Requirement
Without copying any picture, return all lines below exactly.

Dataset content
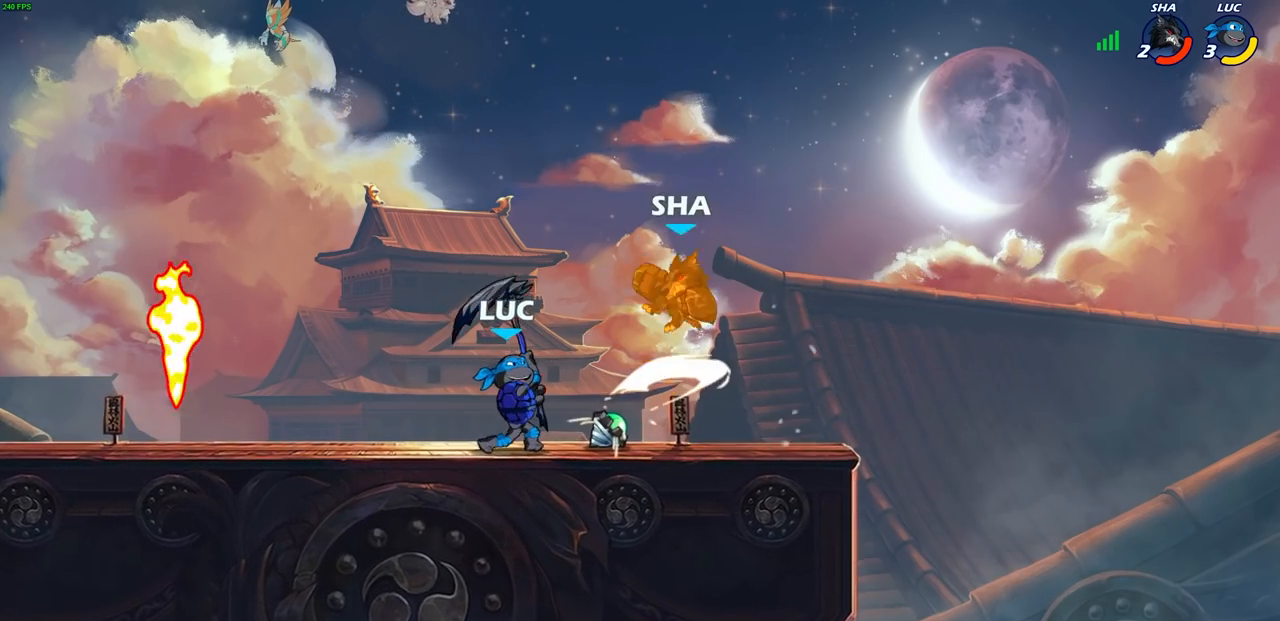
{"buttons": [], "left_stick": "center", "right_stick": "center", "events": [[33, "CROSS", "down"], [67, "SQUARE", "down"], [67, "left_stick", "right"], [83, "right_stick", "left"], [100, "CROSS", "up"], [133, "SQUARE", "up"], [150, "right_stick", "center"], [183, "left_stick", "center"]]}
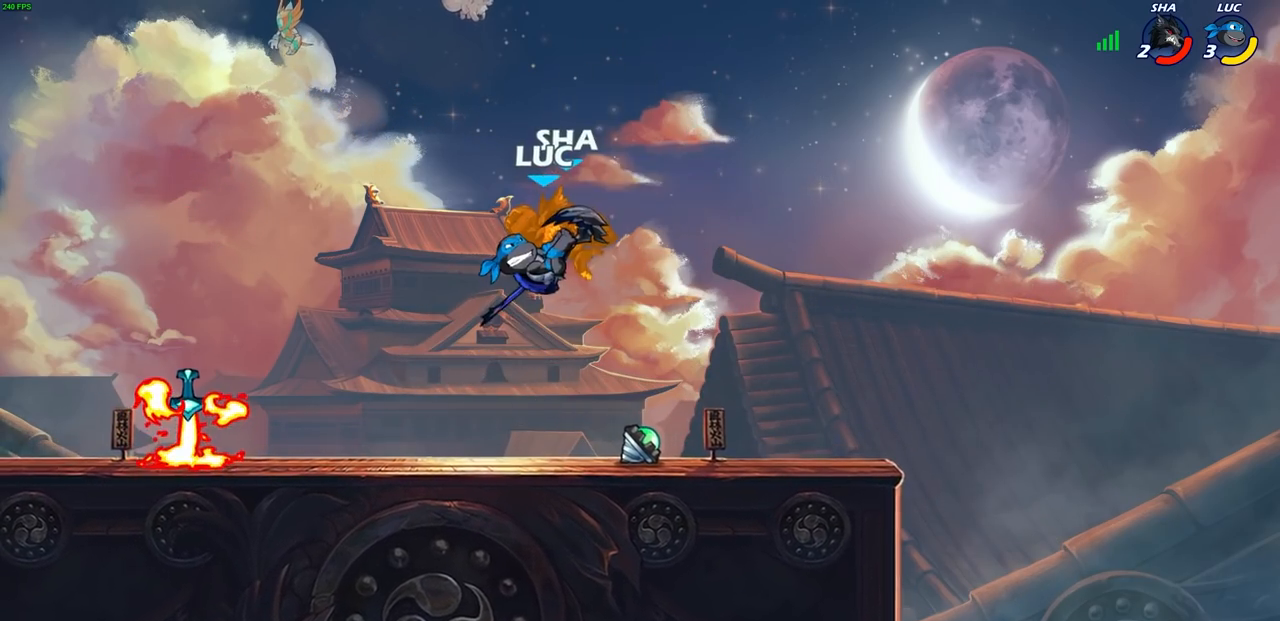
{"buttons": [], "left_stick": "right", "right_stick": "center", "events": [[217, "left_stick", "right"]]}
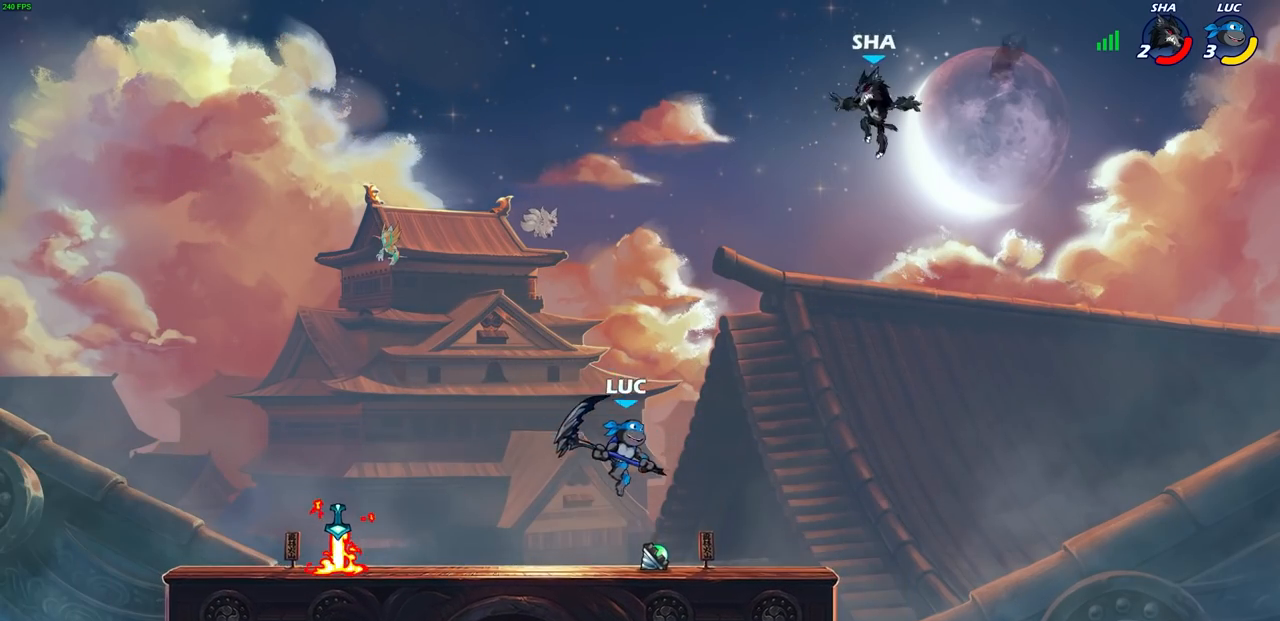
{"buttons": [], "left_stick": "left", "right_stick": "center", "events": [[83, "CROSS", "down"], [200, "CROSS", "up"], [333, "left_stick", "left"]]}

Worked solution
{"buttons": [], "left_stick": "center", "right_stick": "center", "events": [[33, "CROSS", "down"], [67, "SQUARE", "down"], [67, "left_stick", "right"], [83, "right_stick", "left"], [100, "CROSS", "up"], [133, "SQUARE", "up"], [150, "right_stick", "center"], [183, "left_stick", "center"]]}
{"buttons": [], "left_stick": "right", "right_stick": "center", "events": [[217, "left_stick", "right"]]}
{"buttons": [], "left_stick": "left", "right_stick": "center", "events": [[83, "CROSS", "down"], [200, "CROSS", "up"], [333, "left_stick", "left"]]}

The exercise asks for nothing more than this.